BURNT CHURCH, N.B. -- A family in northern New Brunswick, who lost their daughter to homicide, has now lost their home in a fire. But one special item was saved.

On the night of June 26, fire ripped through a house in Burnt Church, N.B., destroying the home where Hilary Bonnell grew up. The 16-year-old Esgenoopetitj First Nation woman was murdered in 2009. Her cousin is now serving a life sentence for her death.

Bonnell's 14-year-old brother was the only one home when the fire started. He made it out OK and the family prayed their daughter’s ashes would make it out as well.

“I had told the fireman that my daughter's ashes were in there and that if they could save anything, that's what I wanted them to really try their hardest to get to,” says Pamela Fillier, Bonnell’s mother.

Bonnell’s ashes were one of the few things that made it out unharmed.

“He went inside and he said when he found her ashes, he said it was like there was no fire around it at all.
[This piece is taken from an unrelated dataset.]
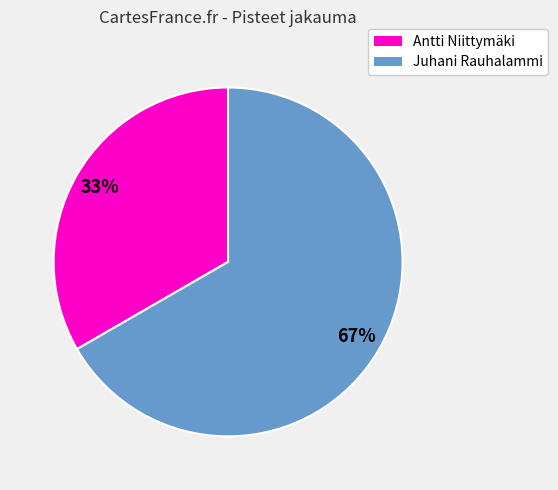

How many segments does this pie chart have?

2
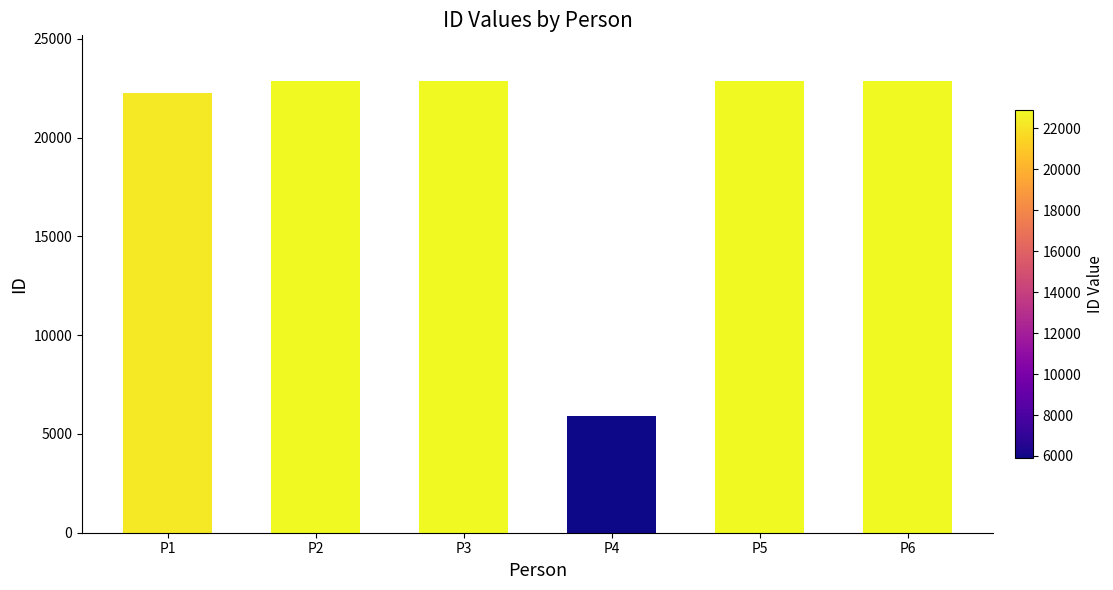

What is the ratio of the value at P1 to the value at P4?

3.8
So for me that makes me feel like she protected herself,” says Fillier.

The family is now staying in a nearby hotel and Bonnell's step-aunt, Tracy Saunders, has started a GoFundMe page to help get the family back on their feet.

“They've just been through so much tragedy in their lives. I mean, I couldn’t imagine losing a child and you’ll never recover from that. Plus, now losing their home, Freddy and Pam helping to raise their grandchildren, it’s a lot for them,” says Saunders.

Fillier says the retrieval of her daughter's ashes was the light at the end of a very dark tunnel.

“If he wouldn’t have been able to get her ashes out, it would’ve been like losing her all over again,” she says.